云莺轻轻的凑近二爷,二爷不知道她要做什么,但还是配合的微微伏低身子。
云莺问,“那些赋税,是他对不对?”
清淡的女儿香伴随着阵阵热气喷洒在耳廓上,二爷的喉结上下滑动,他强制克制着,才没露出失态的模样来。
但他眸色却暗沉了,宛若看不见底的深渊,在其下有火山在喷洒着带着烈火的岩浆。
良久后,二爷“嗯”了一声。
云莺得到了答案,忍不住“啧啧”称叹,“这可真是知人知面不知心。
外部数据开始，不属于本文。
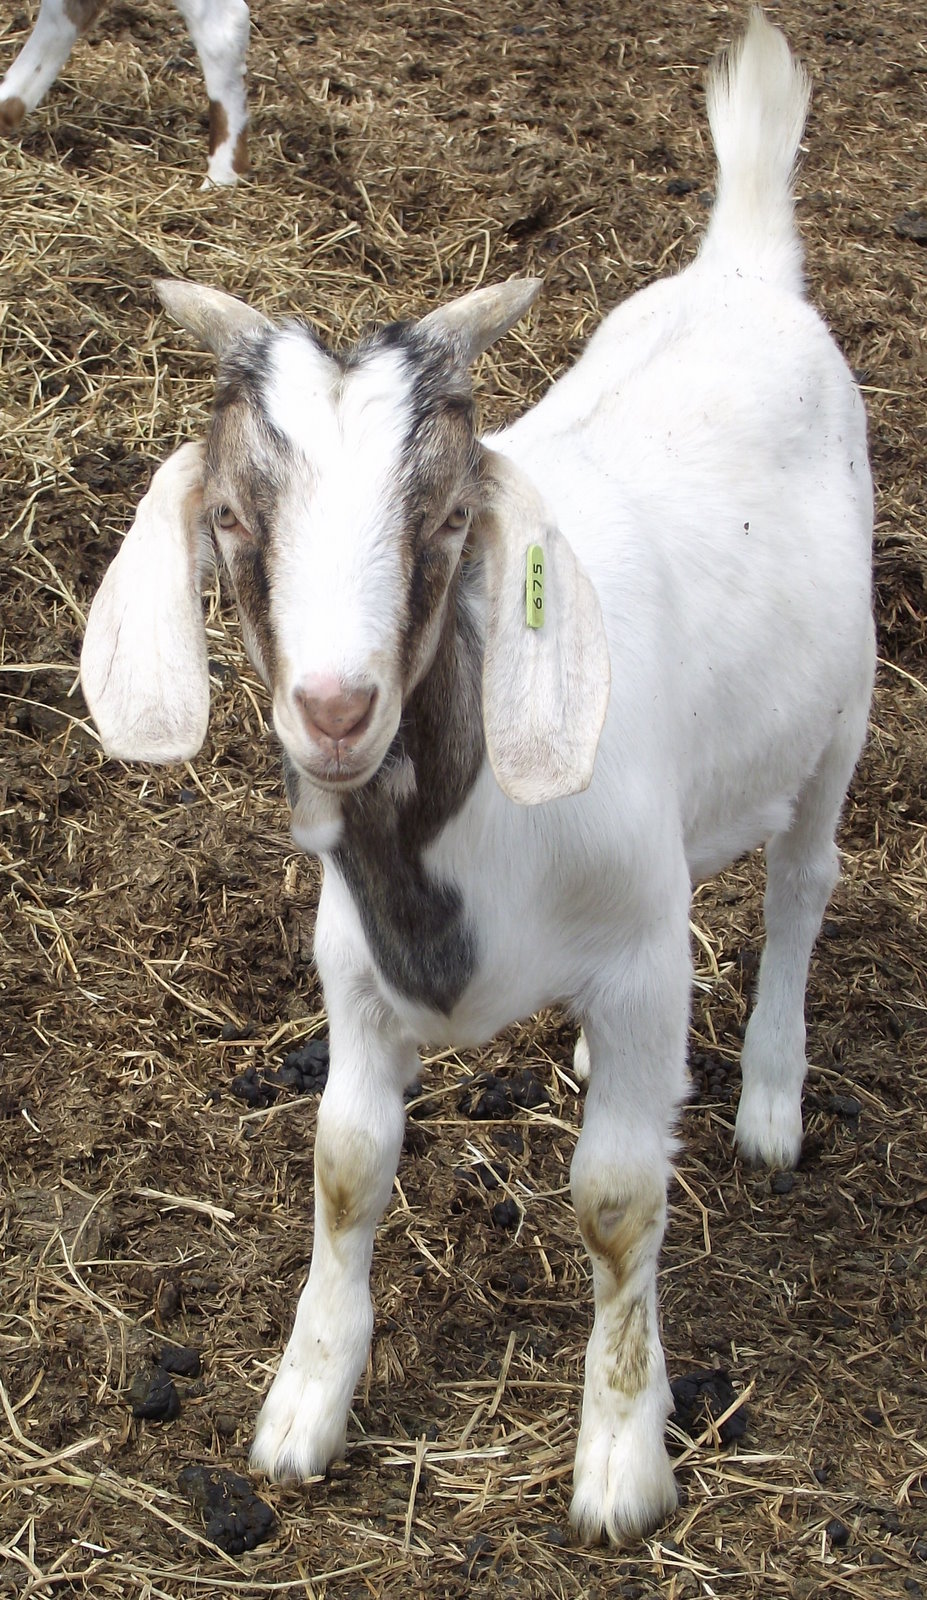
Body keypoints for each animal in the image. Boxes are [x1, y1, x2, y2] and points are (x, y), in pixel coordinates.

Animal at [80, 11, 875, 1543]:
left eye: (449, 518)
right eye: (232, 521)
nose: (335, 708)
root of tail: (743, 266)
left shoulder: (632, 946)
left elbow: (617, 1201)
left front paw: (621, 1463)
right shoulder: (353, 970)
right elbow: (343, 1168)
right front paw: (299, 1412)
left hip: (847, 705)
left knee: (802, 885)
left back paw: (763, 1099)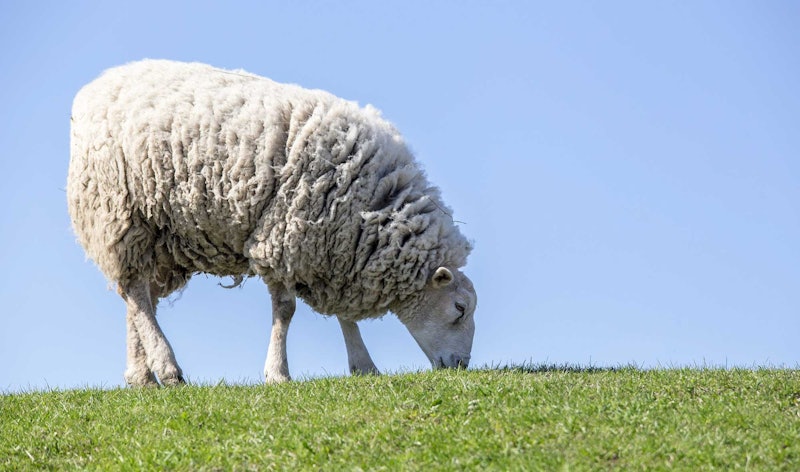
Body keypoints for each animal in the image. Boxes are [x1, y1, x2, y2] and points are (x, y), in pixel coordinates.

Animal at [67, 59, 477, 386]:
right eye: (459, 308)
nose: (461, 366)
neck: (371, 206)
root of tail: (96, 86)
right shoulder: (285, 237)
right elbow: (286, 310)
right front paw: (278, 373)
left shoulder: (335, 252)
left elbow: (344, 316)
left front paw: (363, 366)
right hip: (120, 211)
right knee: (135, 291)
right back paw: (167, 368)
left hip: (161, 235)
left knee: (138, 297)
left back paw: (141, 375)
”
那老者那么老实巴交,眉间还有深深的川字纹,加上他对二爷的畏惧,她还以为这是一位迂腐古板、胆小如鼠的普通官员,却原来,这就是隐藏在县衙的,那只最大的硕鼠!
这人的伪装,可真是到家了!
??070 穷山恶水,不毛之地
既然人找到了,二爷准备什么时候处理他?
总不能还留着这么大个耗子过年吧?
二爷忍俊不禁的重复了两个字,“耗子?”
云莺抿唇轻笑,“虽然不雅观,但是那样的人,也没必要给他个好听的称呼。”
“你说的对。”二爷结了账,大叔找回的一把铜钱他也没要,随手扔在装钱的匣子中做赏钱了。
那一把铜钱可不少,足够买好几碗云吞了。大叔看两人着装就知道两人是不差钱的贵人,便没推辞,连带着那做包云吞的婶子看见了,面上也乐开了花,还笑着说,“以后再来啊。”